Just recently, start-up companies that promised to revolutionize the housing industry in the US and UK markets filed for bankruptcy, citing a wide range of reasons – from pandemic-related delays to over-regulation to negative associations with this particular style of housing.
“In the areas where it has failed, I think it's always due to this idea of bad design. And we have to avoid another era of connotations of cookie designs that are just similar and boxy and no one really wants to live,” Carbone said.
“This is not some kind of panacea”
Meanwhile, New Zealand's Kiwibuild program, launched in 2018 to respond to demand from first-time homebuyers, fell far short of its building targets and missed many of its deadlines, with only 2,300 units of an estimated 100,000 units built by the end of 2024. The program ended in October.
“I think what Kiwibuild is saying is that this is not some kind of panacea – modular homes – to solve all our housing affordability problems,” said Randall Bartlett, deputy chief economist at Desjardins.
Bartlett added that modular home construction can be more efficient and is used in some aspects of home construction.
But in the case of New Zealand, the program “never managed to build housing anywhere near the scale of the ambitious targets they set for themselves – in fact, part of the original ambitious targets.” There were problems with the quality of housing, and there wasn't necessarily demand for modular builds, he said.
The subdivisions emerging from Canada's construction homes will help low-income families in need of affordable housing.
“You just have to be careful not to have a government [be] Too tight,” said BMO chief economist Douglas Porter, warning that it could discourage new investment in the housing sector.
Indeed, the Canadian modular housing industry will face its own unique set of challenges. The size of the country will make it more difficult to transport large units over long distances, and interprovincial trade barriers – reducing them – are work in progress – will contribute to time and cost.

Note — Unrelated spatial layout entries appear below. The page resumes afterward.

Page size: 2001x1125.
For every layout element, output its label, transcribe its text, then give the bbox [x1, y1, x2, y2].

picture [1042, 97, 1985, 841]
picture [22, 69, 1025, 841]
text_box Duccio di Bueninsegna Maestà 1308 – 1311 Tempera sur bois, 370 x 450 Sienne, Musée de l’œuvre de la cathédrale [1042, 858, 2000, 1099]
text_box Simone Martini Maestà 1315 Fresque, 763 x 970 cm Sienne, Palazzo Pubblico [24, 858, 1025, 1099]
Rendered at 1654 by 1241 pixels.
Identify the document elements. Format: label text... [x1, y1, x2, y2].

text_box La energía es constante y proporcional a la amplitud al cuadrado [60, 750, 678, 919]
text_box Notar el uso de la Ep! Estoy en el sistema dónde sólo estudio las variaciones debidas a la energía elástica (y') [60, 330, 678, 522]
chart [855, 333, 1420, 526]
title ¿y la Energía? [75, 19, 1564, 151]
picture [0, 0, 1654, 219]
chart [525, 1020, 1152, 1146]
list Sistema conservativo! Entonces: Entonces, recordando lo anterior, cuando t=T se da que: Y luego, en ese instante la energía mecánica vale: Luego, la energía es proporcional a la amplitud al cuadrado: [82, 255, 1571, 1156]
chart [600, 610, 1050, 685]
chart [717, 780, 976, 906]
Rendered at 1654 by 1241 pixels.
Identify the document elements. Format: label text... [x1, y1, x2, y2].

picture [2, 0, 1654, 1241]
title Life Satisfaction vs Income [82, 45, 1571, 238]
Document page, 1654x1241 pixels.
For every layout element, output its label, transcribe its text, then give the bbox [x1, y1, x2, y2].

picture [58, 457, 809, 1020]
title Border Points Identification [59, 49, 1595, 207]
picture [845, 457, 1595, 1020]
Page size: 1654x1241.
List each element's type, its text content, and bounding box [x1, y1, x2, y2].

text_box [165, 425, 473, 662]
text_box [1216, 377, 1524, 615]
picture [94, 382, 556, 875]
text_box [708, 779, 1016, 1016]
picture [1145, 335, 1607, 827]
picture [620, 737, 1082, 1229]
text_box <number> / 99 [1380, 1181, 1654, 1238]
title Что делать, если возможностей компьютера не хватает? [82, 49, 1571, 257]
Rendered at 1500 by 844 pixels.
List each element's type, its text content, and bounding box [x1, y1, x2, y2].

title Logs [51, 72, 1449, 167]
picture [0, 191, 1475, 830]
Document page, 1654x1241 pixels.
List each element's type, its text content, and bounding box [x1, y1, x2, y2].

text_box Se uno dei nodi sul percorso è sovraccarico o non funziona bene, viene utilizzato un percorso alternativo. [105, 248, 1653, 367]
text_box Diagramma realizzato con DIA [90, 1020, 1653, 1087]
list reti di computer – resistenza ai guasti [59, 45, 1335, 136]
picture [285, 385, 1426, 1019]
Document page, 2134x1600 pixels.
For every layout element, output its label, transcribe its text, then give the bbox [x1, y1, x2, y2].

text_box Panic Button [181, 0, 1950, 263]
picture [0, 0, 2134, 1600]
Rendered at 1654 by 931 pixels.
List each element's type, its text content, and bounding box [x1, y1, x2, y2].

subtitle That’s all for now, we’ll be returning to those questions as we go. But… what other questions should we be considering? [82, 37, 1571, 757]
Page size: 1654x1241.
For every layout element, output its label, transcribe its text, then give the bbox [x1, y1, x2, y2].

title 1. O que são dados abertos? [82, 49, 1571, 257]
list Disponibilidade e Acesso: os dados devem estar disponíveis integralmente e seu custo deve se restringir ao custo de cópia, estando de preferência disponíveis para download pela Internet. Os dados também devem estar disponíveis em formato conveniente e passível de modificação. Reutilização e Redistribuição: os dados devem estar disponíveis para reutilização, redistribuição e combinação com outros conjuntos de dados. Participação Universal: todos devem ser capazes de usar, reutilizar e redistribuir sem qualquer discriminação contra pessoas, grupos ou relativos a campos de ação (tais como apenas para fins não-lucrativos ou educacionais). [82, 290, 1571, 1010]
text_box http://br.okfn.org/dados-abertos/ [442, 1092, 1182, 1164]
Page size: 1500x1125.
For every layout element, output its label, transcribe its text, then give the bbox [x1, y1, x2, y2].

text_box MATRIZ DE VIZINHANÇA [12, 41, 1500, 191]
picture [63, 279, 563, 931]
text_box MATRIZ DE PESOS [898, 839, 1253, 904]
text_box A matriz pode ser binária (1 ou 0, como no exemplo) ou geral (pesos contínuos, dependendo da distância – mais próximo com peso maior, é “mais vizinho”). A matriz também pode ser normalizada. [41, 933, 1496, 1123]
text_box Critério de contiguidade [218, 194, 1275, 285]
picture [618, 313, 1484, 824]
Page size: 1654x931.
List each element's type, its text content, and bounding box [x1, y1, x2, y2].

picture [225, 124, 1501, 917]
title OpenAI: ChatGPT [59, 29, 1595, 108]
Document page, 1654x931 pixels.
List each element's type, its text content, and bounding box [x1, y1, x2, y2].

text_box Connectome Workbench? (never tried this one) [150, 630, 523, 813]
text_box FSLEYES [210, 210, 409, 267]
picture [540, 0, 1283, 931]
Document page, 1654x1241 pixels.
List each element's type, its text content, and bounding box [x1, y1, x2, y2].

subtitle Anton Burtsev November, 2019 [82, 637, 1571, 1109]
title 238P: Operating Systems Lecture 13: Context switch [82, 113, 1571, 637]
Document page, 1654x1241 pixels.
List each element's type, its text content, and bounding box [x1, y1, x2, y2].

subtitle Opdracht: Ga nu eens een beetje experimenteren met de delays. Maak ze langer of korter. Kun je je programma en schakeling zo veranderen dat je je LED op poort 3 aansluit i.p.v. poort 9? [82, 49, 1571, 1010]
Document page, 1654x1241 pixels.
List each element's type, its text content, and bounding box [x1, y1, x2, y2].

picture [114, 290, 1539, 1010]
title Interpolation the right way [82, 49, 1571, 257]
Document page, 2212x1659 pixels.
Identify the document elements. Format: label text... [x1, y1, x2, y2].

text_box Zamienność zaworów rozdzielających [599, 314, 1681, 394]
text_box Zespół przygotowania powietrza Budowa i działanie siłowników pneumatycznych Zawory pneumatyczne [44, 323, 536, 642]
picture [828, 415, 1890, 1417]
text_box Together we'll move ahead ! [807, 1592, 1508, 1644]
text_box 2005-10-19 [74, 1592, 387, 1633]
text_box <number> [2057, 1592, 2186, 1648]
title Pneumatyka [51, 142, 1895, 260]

The Montreal site Cotes-des-Neiges-NOTRE-DAME-DE-GRECORE includes 27 rooms with 24-hour support services. The project aims to provide vulnerable people with a stepping stone to permanent housing.
“Many parts of what build Canada [Homes] is already trying to do in various examples across the country,” said Brian Doucette, an assistant professor in the school of planning at the University of Waterloo.
There are existing prefabricated housing projects across Canada, from Recent Project in Montreal, which aims to provide housing for the homeless population, for the recently completed public housing A project for families in rural Nunavut. But some initiatives too came across a report at the local level.
“If we can make thousands of these different types of non-market and truly affordable housing complexes or subdivisions across the country, then we can have this parallel housing system that actually responds to housing needs—not just what the market deems most profitable to build,” Doucette said.